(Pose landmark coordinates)
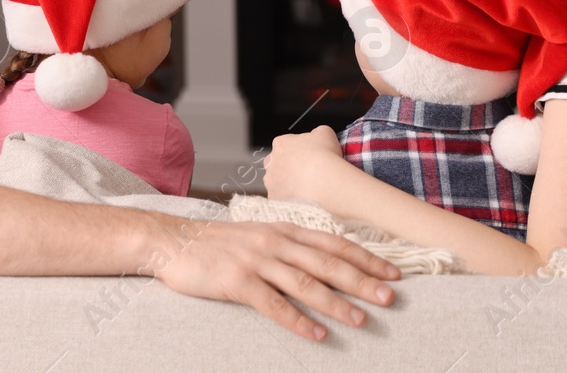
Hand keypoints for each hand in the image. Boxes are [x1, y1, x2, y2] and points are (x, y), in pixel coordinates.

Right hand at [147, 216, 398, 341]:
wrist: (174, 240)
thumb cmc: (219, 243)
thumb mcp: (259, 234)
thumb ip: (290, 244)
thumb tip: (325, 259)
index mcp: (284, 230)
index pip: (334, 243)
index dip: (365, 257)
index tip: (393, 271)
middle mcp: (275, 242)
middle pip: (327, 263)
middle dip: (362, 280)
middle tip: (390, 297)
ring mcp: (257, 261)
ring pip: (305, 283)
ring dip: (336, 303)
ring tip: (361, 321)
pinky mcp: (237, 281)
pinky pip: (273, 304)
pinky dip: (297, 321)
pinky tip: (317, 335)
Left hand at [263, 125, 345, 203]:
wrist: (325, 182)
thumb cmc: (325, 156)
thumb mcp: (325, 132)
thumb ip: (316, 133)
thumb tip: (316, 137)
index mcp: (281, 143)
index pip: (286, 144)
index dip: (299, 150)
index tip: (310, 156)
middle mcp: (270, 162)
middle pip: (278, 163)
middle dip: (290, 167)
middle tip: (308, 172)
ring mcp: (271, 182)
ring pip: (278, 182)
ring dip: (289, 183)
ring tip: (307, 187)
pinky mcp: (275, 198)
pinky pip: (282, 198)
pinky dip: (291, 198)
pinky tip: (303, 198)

==

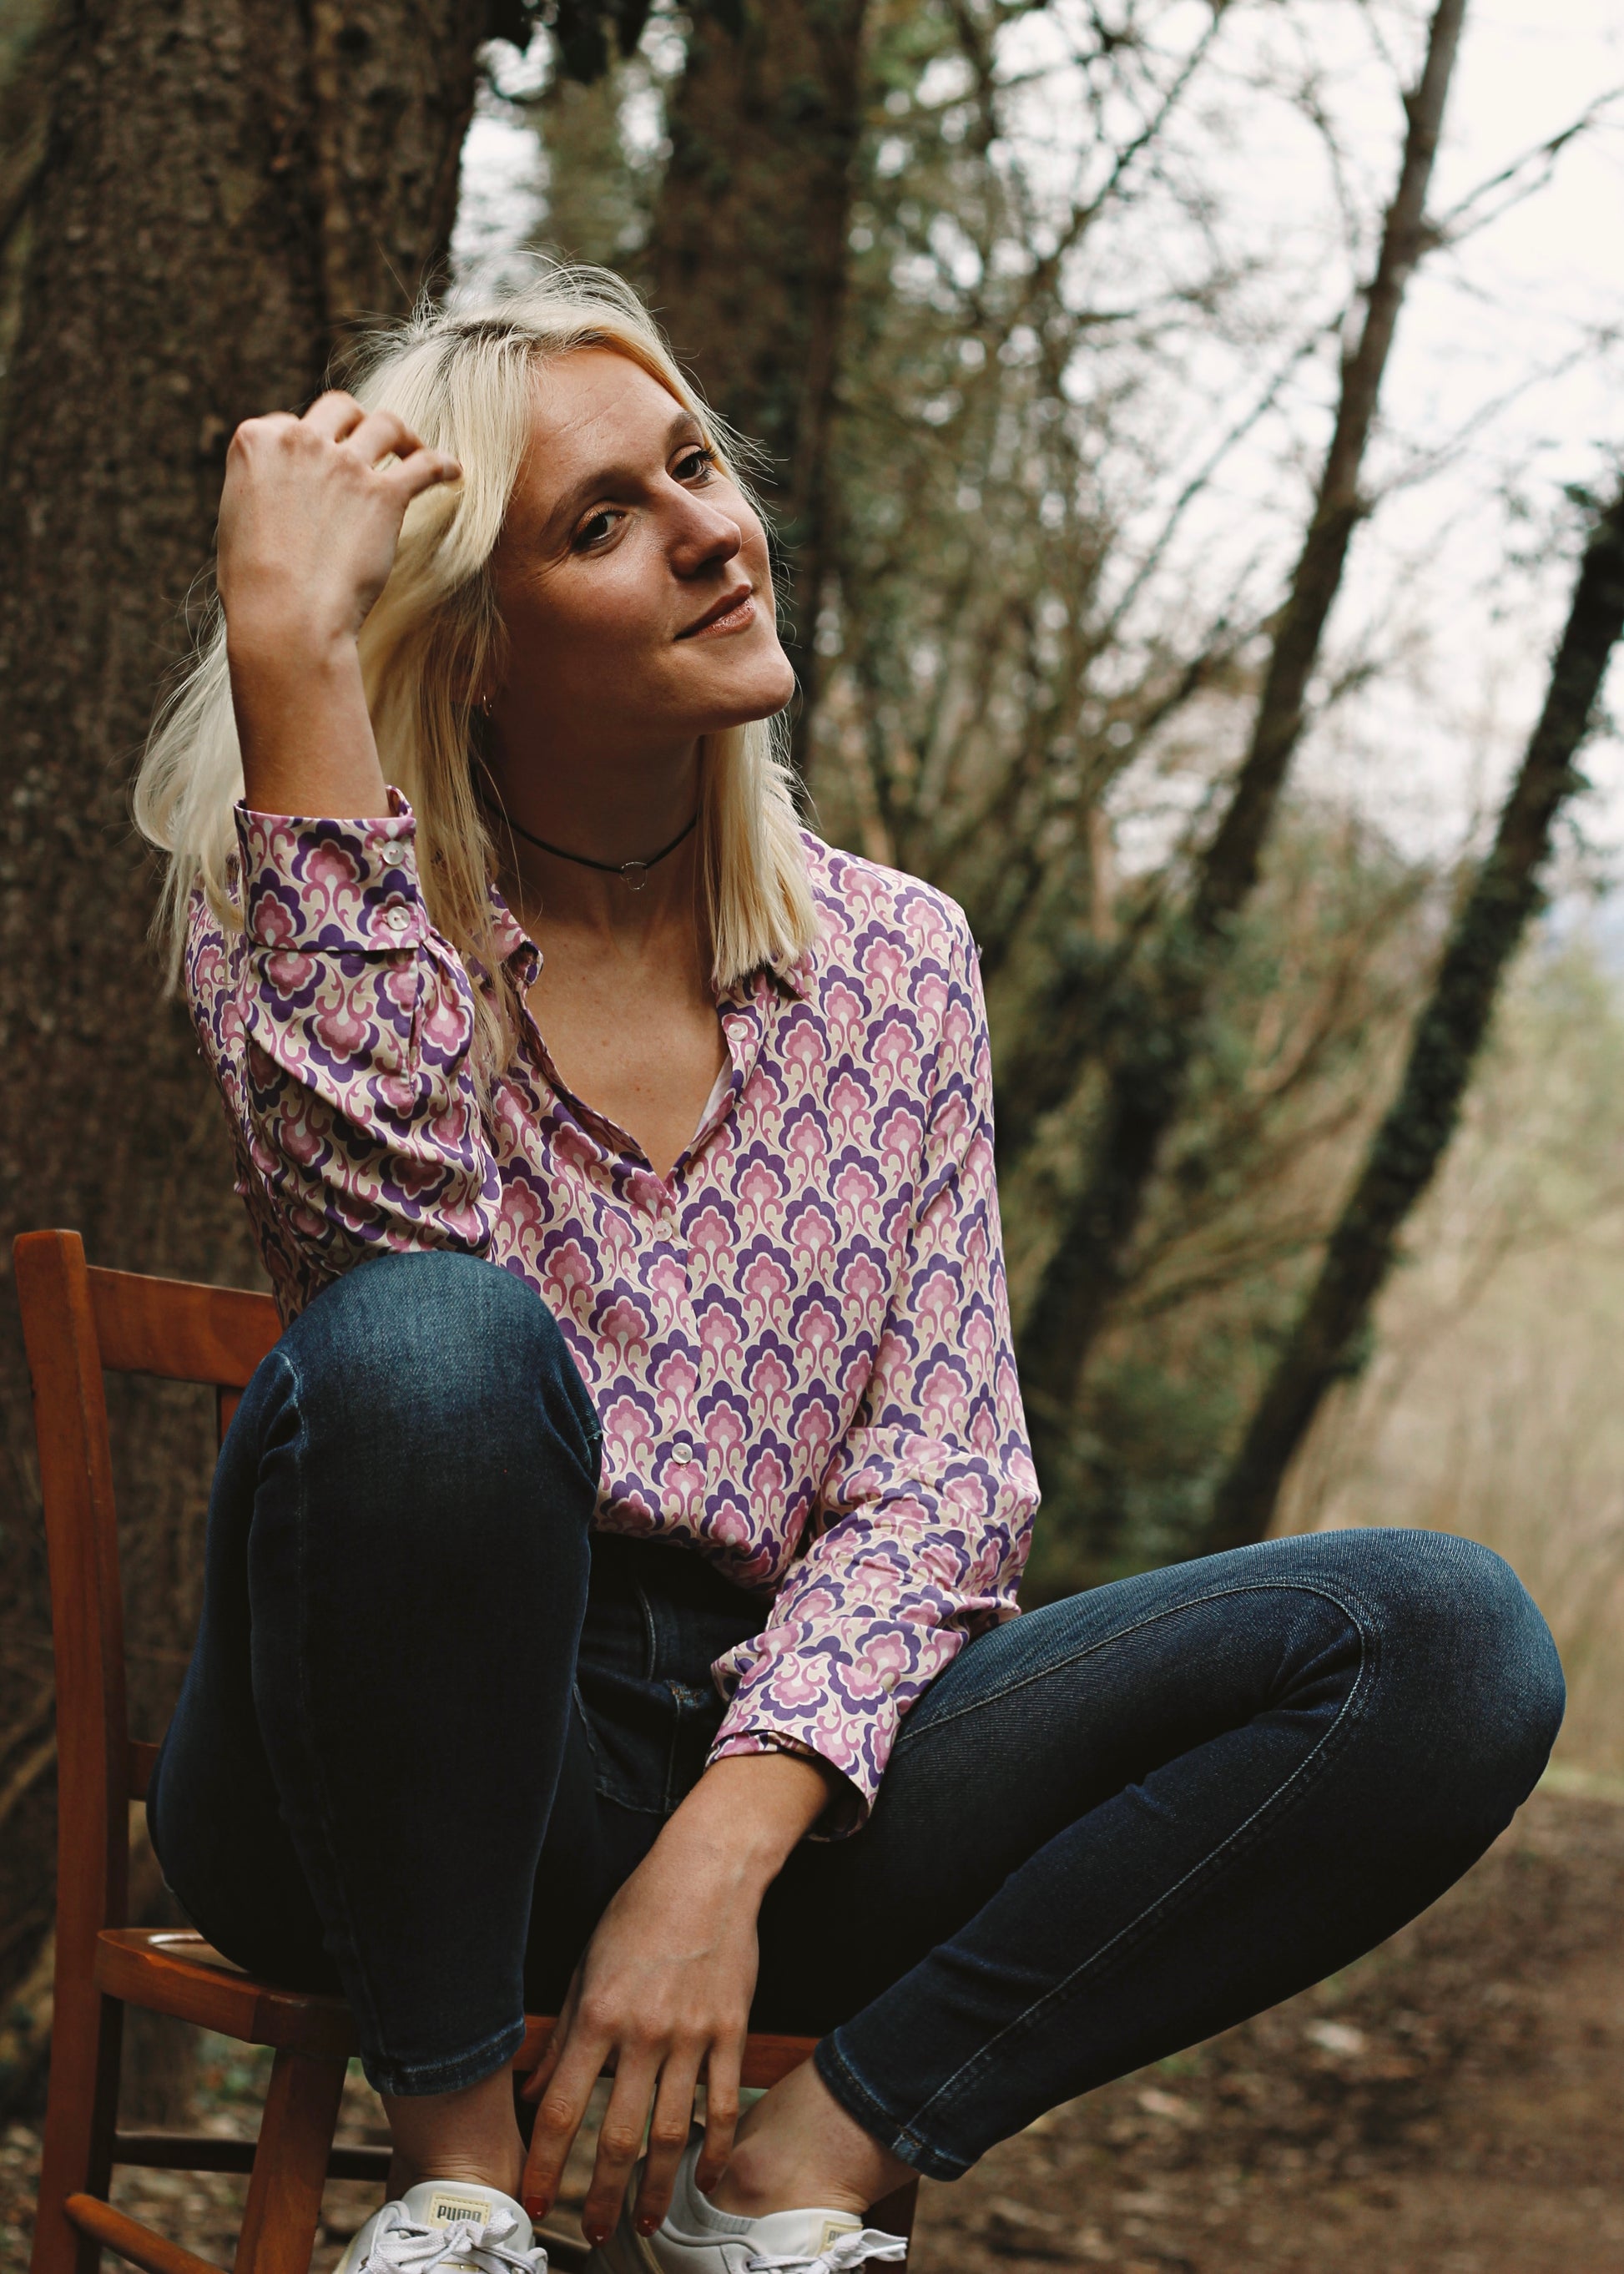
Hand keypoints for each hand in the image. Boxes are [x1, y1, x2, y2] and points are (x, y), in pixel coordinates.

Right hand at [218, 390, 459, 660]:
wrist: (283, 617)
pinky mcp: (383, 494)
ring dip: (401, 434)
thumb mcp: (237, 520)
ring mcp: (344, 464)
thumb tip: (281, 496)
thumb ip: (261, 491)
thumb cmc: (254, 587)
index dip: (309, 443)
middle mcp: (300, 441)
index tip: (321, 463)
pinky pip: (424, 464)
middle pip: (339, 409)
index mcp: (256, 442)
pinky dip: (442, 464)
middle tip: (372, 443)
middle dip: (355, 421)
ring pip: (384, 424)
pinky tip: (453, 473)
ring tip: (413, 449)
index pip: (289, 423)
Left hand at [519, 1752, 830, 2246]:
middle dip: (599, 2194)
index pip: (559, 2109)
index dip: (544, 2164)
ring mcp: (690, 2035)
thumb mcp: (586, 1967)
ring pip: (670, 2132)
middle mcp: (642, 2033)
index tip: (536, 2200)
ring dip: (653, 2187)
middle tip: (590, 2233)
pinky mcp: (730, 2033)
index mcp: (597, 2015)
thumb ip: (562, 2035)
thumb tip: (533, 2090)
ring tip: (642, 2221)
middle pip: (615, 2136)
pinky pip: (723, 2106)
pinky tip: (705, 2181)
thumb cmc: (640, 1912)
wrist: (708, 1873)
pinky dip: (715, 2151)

- Problem description -
Return the span of lines in the data above that opens at the line with "middle mcp: (642, 2033)" and closes at the line with "pinky dip: (715, 2151)", exactly, ends included, nothing else.

- Response -
middle mcp: (642, 2033)
index tip: (536, 2200)
ring dip: (653, 2187)
middle tip: (590, 2233)
pinky mcp: (730, 2033)
index mcp: (597, 2015)
thumb ip: (562, 2035)
thumb tip: (533, 2090)
ring tip: (642, 2221)
middle pip: (615, 2136)
pinky pip: (723, 2106)
pinky tip: (705, 2181)
thumb cmc: (640, 1912)
wrist: (708, 1873)
pinky dip: (715, 2151)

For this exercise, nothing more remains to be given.